I have just one small quibble with Rick Perlstein's excellent retrospective on political paranoia in today's Post. It involves Perlstein's contention that, in the current healthcare debate, the media are failing the public--not just by setting up a false equivalency between true and untrue claims, but also by lavishing too much attention on feverish distortions and those who advance them:

If 1963 were 2009, the woman who assaulted Adlai Stevenson [by smacking him with a sign at a United Nations Day in Dallas] would be getting time on cable news to explain herself. That, not the paranoia itself, makes our present moment uniquely disturbing.

It used to be different. You never heard the late Walter Cronkite taking time on the evening news to "debunk" claims that a proposed mental health clinic in Alaska is actually a dumping ground for right-wing critics of the president's program [a claim during a Kennedy-era expansion of mental health care], or giving the people who made those claims to explain themselves on the air. The media didn't adjudicate the ever-present underbrush of American paranoia as a set of "conservative claims" to weigh, horse-race-style, against liberal claims. Back then, a more confident media unequivocally labeled the civic outrage represented by such discourse as "extremist"--out of bounds."

┄┄┄┄┄┄┄┄┄┄

▸ Directions:
1) In the passage on media coverage of political paranoia, does each statement agree with the text? Answer yes or no for each, and quote the words of the text that decide it.
(a) The writer calls Perlstein's retrospective excellent.
(b) The woman struck Adlai Stevenson at a United Nations Day event in Houston.
(c) Walter Cronkite gave the people behind the Alaska clinic claims time on the air to explain themselves.
2) In the passage on media coverage of political paranoia, what did a more confident media once label such discourse?

┄┄┄┄┄┄┄┄┄┄

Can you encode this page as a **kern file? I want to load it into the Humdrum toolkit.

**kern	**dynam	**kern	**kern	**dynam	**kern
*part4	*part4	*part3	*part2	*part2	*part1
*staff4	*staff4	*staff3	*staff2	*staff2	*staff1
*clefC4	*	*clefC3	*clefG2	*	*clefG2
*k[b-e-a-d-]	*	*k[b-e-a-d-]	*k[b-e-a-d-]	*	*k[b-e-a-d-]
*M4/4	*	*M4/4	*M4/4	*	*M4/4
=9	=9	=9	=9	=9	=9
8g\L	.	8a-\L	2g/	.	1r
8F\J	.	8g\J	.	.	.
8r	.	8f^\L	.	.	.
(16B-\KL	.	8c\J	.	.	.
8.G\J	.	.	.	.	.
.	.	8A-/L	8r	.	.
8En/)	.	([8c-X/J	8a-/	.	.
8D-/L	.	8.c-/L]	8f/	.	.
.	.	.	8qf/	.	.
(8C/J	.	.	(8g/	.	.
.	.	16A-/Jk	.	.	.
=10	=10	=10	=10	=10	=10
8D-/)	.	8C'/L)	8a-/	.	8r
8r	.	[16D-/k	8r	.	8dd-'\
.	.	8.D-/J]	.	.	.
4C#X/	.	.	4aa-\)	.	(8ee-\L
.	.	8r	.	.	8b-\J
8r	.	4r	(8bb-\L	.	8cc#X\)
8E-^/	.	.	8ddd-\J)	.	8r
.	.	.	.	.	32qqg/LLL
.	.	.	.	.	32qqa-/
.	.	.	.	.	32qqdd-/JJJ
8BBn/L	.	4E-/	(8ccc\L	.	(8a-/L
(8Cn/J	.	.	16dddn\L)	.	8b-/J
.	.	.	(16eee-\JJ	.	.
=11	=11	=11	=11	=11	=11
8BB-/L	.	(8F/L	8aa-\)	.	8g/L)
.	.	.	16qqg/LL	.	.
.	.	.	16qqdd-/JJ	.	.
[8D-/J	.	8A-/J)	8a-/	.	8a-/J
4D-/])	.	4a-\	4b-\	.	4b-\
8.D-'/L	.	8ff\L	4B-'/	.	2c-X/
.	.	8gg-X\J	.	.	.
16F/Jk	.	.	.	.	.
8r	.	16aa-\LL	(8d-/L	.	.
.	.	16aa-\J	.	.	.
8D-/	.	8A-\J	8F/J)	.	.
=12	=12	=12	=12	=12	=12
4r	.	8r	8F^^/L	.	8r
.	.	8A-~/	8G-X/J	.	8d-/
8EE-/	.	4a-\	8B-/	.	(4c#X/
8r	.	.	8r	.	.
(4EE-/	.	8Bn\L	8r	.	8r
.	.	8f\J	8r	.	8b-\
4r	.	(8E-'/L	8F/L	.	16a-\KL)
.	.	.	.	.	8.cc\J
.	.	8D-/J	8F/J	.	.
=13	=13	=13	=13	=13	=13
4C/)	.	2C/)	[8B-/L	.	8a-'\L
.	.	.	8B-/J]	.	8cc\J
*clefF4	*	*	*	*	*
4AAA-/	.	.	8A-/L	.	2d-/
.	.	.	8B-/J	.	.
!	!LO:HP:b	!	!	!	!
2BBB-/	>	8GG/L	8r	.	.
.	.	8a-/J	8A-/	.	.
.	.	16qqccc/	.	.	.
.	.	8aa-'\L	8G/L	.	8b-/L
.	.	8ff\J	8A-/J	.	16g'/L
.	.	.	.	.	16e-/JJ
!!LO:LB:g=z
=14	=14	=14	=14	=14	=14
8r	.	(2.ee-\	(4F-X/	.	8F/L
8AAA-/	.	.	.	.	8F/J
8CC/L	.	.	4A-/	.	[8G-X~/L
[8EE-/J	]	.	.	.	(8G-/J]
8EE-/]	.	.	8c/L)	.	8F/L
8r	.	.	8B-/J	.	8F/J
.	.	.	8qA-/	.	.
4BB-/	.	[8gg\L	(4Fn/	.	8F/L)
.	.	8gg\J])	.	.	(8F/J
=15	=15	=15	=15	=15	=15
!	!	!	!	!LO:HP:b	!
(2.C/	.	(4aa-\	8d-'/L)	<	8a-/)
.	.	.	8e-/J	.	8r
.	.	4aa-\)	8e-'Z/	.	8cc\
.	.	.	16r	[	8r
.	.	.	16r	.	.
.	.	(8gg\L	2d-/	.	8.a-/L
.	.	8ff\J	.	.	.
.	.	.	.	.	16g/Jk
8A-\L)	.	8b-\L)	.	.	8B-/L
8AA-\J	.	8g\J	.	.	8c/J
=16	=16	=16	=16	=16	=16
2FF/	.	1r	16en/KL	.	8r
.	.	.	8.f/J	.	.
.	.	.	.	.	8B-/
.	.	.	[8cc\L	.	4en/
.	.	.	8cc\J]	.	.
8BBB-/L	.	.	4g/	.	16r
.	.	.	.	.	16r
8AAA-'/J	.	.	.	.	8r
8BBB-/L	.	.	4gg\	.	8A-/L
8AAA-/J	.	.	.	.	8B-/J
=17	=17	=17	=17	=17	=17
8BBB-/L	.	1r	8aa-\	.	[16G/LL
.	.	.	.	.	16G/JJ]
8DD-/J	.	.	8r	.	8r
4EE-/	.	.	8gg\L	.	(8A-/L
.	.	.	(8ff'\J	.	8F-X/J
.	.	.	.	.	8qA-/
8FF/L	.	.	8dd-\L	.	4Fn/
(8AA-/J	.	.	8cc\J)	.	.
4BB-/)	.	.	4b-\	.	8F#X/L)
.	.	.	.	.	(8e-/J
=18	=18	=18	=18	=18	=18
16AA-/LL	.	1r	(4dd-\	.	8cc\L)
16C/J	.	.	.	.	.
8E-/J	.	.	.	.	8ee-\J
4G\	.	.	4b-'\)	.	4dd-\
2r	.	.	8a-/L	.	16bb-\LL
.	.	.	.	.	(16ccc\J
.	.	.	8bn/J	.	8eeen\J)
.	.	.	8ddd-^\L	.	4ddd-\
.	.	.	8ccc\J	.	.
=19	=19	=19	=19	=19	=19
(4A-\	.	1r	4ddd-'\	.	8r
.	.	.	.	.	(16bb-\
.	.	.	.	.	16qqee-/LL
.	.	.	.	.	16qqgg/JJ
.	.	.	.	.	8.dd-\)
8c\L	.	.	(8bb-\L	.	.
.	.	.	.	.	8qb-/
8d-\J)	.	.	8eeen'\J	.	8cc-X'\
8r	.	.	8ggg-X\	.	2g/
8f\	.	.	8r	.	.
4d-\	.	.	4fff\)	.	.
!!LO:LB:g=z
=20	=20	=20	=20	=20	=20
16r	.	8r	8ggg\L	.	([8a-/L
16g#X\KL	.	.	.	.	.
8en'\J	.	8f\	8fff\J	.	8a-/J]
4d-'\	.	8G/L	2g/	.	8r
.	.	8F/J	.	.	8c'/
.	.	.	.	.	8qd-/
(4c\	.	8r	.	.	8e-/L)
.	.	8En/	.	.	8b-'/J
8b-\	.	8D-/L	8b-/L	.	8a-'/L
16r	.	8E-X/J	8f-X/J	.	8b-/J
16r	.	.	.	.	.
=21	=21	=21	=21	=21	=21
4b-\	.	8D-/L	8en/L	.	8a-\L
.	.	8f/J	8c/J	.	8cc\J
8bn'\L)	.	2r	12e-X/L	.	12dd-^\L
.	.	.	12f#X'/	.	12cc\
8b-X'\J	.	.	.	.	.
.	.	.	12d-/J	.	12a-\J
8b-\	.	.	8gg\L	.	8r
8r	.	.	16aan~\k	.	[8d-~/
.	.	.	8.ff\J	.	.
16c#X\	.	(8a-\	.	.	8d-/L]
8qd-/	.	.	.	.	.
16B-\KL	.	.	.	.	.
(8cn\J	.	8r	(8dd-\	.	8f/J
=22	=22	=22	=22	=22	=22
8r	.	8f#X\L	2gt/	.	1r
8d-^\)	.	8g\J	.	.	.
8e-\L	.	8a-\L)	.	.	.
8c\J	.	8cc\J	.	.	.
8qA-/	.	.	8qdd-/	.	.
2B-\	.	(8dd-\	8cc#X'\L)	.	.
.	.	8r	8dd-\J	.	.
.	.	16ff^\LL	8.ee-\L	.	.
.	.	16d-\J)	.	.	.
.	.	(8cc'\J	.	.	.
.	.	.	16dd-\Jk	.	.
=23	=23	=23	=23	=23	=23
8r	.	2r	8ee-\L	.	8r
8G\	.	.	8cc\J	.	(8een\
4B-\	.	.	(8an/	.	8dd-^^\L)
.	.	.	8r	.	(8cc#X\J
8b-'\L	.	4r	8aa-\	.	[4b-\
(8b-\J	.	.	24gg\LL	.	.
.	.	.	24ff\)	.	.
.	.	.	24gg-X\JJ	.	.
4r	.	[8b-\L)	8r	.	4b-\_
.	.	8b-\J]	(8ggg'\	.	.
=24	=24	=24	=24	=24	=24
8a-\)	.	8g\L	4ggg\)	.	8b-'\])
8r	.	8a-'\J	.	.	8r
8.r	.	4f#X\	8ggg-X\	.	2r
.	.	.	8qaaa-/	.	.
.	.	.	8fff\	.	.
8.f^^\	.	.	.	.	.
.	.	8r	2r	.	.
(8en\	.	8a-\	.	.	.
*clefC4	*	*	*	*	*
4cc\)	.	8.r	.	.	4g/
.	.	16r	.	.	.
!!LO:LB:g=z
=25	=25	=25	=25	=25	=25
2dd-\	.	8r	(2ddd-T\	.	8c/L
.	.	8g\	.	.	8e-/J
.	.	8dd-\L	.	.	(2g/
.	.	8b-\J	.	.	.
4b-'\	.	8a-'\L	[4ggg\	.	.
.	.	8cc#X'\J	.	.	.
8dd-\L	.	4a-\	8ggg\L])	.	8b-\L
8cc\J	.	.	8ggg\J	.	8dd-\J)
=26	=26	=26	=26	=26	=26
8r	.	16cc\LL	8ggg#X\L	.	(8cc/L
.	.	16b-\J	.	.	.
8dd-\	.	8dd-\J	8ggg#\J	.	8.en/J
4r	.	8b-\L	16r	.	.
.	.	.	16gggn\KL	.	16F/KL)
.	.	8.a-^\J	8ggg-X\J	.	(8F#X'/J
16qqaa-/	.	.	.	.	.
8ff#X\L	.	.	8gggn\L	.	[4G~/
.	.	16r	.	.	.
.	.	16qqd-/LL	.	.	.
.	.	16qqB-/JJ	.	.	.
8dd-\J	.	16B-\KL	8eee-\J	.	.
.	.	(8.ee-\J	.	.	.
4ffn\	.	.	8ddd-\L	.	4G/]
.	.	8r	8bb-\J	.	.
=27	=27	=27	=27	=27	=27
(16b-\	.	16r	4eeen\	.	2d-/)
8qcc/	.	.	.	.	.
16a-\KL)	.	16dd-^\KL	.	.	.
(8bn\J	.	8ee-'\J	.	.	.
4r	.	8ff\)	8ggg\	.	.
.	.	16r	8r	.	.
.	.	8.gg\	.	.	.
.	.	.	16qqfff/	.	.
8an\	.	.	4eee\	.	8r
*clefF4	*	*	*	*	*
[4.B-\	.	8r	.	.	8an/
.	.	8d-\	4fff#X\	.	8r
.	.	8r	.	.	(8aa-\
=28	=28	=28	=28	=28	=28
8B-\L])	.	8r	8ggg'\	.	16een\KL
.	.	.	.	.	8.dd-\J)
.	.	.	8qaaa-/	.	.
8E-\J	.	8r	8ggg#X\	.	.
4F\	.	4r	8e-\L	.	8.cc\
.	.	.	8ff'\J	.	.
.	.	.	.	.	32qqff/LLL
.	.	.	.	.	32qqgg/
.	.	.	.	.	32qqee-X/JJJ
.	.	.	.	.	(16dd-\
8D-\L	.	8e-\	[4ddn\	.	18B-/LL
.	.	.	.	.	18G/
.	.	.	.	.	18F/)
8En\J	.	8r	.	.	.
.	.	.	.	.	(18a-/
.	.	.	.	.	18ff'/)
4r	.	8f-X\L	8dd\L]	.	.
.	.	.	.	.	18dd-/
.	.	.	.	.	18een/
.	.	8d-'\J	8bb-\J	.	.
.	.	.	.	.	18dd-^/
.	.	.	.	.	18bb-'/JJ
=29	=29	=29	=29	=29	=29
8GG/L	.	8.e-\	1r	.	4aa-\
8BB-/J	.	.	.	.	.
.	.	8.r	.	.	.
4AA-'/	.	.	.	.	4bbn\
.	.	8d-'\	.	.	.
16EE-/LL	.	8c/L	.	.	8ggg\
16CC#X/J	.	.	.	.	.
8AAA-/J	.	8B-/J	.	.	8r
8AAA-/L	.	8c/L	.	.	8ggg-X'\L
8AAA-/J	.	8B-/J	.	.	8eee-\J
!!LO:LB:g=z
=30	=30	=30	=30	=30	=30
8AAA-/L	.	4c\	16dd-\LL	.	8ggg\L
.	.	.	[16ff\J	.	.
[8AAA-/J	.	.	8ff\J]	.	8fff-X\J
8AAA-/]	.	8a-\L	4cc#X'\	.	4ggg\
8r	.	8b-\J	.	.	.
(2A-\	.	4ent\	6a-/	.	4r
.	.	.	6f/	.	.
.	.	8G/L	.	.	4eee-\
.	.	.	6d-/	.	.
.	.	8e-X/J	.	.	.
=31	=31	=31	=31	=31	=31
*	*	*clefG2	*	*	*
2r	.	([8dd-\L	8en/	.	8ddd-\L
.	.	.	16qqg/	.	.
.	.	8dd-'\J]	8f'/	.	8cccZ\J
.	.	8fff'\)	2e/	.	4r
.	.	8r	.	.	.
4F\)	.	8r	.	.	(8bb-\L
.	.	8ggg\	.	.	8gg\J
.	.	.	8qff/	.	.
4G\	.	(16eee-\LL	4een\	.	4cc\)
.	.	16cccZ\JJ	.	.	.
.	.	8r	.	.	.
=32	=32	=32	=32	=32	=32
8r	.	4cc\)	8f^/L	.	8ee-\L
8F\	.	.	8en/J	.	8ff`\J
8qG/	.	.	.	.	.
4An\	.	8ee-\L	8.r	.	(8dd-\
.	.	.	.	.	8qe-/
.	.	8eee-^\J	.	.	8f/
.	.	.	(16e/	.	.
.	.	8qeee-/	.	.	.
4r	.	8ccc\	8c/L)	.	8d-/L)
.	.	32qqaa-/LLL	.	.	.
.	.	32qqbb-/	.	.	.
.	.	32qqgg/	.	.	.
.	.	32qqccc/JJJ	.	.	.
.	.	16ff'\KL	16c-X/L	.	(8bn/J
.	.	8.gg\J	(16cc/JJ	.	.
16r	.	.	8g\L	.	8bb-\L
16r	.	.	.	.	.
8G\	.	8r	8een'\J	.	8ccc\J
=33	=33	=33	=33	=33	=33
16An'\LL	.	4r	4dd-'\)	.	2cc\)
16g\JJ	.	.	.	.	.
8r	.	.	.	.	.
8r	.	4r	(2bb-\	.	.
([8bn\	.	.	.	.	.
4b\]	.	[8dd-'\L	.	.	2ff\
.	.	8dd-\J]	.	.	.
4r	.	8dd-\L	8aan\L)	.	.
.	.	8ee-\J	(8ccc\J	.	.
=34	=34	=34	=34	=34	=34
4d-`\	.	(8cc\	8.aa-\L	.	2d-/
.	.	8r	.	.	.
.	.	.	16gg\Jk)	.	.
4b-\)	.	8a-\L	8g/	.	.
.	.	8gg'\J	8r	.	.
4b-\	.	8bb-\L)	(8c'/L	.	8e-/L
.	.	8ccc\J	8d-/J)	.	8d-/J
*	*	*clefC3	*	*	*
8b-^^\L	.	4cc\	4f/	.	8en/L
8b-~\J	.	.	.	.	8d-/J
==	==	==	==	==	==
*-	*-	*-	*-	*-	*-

┄┄┄┄┄┄┄┄┄┄

▸ Task answers:
1)
(a) Yes: "Rick Perlstein's excellent retrospective on political paranoia"
(b) No: "at a United Nations Day in Dallas"
(c) No: "You never heard the late Walter Cronkite" and "or giving the people who made those claims to explain themselves on the air"

2) It labeled it "extremist," meaning out of bounds.